ASSIGNMENT: Nothing but the lines below between the line holding "M153,1376L206,1299" and the line holding "M1,2078L149,2195", inclusive, should appear in the answer, each set down exactly.

EXERCISE INPUTS:
'''
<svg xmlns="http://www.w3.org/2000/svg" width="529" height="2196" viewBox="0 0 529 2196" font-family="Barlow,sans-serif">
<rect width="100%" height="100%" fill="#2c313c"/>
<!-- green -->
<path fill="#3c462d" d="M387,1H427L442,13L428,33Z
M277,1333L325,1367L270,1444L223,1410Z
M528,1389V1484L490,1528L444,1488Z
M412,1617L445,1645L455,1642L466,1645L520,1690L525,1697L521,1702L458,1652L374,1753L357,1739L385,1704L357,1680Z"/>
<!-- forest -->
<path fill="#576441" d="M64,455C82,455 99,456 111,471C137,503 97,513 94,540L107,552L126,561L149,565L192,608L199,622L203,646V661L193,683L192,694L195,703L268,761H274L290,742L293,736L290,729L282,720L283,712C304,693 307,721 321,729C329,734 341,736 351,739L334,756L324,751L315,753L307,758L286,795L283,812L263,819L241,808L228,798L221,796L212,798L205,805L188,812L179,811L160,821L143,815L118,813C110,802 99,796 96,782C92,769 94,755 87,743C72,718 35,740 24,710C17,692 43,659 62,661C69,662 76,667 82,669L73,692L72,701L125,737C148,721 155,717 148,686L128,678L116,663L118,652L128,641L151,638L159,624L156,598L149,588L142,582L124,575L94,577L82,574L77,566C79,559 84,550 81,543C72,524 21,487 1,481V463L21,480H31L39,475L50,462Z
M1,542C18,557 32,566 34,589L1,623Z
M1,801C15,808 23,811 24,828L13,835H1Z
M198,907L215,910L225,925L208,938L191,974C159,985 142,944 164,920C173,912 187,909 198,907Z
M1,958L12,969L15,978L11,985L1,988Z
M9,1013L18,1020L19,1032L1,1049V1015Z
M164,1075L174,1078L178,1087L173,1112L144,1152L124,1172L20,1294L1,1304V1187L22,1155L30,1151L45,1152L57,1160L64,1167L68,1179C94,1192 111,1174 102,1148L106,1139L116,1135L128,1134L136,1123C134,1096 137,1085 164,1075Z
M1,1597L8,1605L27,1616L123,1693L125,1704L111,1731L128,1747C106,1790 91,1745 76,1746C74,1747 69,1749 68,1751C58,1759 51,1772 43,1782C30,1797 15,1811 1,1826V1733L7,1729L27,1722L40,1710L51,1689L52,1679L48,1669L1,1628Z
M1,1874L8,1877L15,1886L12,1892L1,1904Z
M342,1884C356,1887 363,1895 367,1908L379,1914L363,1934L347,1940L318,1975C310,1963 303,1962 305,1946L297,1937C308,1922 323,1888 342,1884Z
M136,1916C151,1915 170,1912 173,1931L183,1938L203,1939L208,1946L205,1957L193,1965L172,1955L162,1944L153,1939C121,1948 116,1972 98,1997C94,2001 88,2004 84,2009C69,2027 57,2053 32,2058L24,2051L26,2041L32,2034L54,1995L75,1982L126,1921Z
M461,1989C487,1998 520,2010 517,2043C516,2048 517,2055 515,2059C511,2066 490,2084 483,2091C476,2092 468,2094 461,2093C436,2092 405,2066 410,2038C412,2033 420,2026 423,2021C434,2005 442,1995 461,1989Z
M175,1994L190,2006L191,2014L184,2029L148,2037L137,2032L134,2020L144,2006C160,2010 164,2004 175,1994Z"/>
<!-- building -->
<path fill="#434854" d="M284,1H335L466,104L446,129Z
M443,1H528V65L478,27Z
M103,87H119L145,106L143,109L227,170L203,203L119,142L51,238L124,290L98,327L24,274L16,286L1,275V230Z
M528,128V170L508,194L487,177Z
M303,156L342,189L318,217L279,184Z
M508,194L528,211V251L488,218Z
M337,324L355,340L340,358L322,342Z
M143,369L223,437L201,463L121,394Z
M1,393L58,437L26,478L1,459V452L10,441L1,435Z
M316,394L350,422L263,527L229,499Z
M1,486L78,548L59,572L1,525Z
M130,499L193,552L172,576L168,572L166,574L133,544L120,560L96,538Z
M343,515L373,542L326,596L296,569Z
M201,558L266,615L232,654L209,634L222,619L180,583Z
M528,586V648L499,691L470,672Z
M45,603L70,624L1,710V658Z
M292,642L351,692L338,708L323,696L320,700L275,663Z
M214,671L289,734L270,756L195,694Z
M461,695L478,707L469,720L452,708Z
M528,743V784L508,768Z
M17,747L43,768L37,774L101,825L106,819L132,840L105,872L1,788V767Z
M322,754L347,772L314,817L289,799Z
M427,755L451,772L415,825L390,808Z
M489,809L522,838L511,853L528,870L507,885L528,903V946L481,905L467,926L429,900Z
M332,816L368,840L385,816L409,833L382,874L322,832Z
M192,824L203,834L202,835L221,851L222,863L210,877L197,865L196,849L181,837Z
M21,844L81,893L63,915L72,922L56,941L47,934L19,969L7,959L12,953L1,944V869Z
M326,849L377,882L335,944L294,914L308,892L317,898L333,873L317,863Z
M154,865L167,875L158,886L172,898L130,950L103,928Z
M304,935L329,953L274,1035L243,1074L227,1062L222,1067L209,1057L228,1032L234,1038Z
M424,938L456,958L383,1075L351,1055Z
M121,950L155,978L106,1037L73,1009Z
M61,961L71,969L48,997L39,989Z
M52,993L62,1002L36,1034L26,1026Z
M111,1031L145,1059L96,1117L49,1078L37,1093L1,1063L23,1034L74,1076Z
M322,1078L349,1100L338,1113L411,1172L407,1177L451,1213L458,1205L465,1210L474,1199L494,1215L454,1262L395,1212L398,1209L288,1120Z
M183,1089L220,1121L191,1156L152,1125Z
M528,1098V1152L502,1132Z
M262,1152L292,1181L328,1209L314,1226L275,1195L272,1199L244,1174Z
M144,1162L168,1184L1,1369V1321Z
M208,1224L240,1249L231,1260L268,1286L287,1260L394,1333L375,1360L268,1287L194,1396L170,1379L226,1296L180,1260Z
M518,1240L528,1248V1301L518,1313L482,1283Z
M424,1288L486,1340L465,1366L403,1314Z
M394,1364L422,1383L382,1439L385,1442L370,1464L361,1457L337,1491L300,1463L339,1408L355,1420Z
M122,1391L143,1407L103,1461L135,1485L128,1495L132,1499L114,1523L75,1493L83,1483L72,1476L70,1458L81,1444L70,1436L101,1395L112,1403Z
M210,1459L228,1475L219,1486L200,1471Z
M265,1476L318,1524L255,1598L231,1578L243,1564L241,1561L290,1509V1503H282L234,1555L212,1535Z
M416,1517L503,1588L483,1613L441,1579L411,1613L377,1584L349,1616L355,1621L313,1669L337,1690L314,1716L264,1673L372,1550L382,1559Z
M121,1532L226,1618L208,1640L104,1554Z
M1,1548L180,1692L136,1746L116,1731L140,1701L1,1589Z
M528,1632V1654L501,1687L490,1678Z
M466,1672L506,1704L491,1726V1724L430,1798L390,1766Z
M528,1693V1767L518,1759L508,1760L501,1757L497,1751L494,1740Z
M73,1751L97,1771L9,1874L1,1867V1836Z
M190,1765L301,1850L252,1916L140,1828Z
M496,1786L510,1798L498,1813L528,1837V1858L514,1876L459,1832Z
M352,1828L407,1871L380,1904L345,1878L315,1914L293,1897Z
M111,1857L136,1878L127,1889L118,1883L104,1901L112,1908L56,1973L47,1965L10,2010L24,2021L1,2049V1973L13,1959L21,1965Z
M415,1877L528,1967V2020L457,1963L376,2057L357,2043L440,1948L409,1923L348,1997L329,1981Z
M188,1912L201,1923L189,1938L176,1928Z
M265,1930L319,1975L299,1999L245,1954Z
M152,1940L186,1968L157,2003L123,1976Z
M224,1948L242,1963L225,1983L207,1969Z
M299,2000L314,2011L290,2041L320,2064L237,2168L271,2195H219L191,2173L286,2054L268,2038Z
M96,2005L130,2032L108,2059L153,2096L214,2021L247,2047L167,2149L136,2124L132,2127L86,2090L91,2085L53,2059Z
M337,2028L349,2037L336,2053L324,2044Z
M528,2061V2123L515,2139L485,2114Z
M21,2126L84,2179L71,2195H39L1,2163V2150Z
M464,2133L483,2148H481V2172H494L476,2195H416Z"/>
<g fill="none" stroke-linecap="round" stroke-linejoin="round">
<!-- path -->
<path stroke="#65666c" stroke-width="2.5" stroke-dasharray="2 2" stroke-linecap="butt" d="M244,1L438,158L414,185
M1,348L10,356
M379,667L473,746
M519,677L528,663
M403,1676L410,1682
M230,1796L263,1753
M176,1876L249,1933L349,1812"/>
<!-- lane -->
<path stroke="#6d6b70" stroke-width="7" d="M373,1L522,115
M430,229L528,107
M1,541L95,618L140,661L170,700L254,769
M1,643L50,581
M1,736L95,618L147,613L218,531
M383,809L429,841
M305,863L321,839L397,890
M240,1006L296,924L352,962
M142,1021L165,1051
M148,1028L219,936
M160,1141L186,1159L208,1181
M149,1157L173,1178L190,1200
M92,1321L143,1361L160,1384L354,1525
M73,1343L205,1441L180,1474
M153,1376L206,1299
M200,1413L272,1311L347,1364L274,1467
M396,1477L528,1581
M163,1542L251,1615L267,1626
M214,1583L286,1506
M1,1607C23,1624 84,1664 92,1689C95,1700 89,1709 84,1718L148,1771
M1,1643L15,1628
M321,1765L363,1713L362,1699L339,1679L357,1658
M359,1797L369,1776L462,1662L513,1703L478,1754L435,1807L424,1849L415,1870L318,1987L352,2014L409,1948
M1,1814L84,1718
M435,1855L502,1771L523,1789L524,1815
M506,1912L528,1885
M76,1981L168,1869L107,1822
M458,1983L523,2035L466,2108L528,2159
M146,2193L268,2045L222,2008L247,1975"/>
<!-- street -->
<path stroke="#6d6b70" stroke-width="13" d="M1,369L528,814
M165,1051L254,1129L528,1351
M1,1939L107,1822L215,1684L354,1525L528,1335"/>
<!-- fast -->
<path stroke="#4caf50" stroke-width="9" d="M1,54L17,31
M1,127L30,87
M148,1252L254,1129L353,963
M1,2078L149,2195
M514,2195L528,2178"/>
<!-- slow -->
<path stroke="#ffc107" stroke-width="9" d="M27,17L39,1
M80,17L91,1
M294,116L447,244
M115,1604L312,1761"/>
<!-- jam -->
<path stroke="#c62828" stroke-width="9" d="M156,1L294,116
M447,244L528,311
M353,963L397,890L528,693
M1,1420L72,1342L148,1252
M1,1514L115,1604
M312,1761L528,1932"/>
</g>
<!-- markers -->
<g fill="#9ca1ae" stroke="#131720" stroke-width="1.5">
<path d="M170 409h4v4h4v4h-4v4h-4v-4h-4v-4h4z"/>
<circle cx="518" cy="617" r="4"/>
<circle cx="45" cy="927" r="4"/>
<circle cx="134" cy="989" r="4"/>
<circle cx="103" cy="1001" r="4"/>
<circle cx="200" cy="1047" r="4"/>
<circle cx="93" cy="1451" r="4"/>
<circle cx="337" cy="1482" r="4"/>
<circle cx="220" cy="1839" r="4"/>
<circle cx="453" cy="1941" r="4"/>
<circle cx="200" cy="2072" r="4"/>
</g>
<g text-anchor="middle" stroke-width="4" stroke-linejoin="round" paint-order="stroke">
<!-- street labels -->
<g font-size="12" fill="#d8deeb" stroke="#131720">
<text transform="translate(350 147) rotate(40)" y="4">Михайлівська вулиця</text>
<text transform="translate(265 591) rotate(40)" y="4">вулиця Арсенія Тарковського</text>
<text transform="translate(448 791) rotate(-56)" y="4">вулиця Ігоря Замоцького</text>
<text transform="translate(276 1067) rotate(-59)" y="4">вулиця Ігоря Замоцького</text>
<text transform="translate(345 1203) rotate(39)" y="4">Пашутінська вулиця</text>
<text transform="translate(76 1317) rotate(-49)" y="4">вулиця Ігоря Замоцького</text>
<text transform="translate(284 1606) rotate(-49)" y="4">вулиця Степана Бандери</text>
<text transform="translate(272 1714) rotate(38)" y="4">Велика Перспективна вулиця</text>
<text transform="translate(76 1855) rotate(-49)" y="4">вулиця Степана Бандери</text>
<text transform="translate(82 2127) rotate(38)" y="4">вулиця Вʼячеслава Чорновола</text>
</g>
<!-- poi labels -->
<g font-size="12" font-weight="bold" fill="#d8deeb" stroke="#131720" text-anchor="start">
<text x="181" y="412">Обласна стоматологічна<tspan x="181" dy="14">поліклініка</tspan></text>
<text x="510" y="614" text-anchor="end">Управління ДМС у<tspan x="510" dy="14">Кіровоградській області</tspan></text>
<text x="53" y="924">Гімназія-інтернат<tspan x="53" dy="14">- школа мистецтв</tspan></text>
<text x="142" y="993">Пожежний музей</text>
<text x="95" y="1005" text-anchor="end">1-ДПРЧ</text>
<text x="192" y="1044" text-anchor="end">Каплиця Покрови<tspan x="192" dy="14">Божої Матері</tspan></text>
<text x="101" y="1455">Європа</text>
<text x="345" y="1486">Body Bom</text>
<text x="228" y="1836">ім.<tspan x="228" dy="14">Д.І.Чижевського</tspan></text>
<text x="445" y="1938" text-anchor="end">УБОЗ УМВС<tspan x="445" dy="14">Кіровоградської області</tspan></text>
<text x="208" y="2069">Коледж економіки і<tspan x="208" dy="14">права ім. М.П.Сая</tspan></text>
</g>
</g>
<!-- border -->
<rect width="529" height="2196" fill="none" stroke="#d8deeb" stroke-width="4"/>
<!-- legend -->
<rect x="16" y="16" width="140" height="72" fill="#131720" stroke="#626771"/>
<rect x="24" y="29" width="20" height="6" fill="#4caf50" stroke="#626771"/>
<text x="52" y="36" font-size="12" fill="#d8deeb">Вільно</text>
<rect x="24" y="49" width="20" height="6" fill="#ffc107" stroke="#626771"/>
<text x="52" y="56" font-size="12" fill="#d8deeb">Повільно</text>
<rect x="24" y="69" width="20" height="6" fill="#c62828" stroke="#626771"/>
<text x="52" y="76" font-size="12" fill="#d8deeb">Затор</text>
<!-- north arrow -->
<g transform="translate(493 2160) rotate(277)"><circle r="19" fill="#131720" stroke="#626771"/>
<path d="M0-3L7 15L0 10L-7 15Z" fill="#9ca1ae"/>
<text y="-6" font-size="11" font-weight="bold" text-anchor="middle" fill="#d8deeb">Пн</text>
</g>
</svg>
'''
TASK SOLUTION:
M153,1376L206,1299
M200,1413L272,1311L347,1364L274,1467
M396,1477L528,1581
M163,1542L251,1615L267,1626
M214,1583L286,1506
M1,1607C23,1624 84,1664 92,1689C95,1700 89,1709 84,1718L148,1771
M1,1643L15,1628
M321,1765L363,1713L362,1699L339,1679L357,1658
M359,1797L369,1776L462,1662L513,1703L478,1754L435,1807L424,1849L415,1870L318,1987L352,2014L409,1948
M1,1814L84,1718
M435,1855L502,1771L523,1789L524,1815
M506,1912L528,1885
M76,1981L168,1869L107,1822
M458,1983L523,2035L466,2108L528,2159
M146,2193L268,2045L222,2008L247,1975"/>
<!-- street -->
<path stroke="#6d6b70" stroke-width="13" d="M1,369L528,814
M165,1051L254,1129L528,1351
M1,1939L107,1822L215,1684L354,1525L528,1335"/>
<!-- fast -->
<path stroke="#4caf50" stroke-width="9" d="M1,54L17,31
M1,127L30,87
M148,1252L254,1129L353,963
M1,2078L149,2195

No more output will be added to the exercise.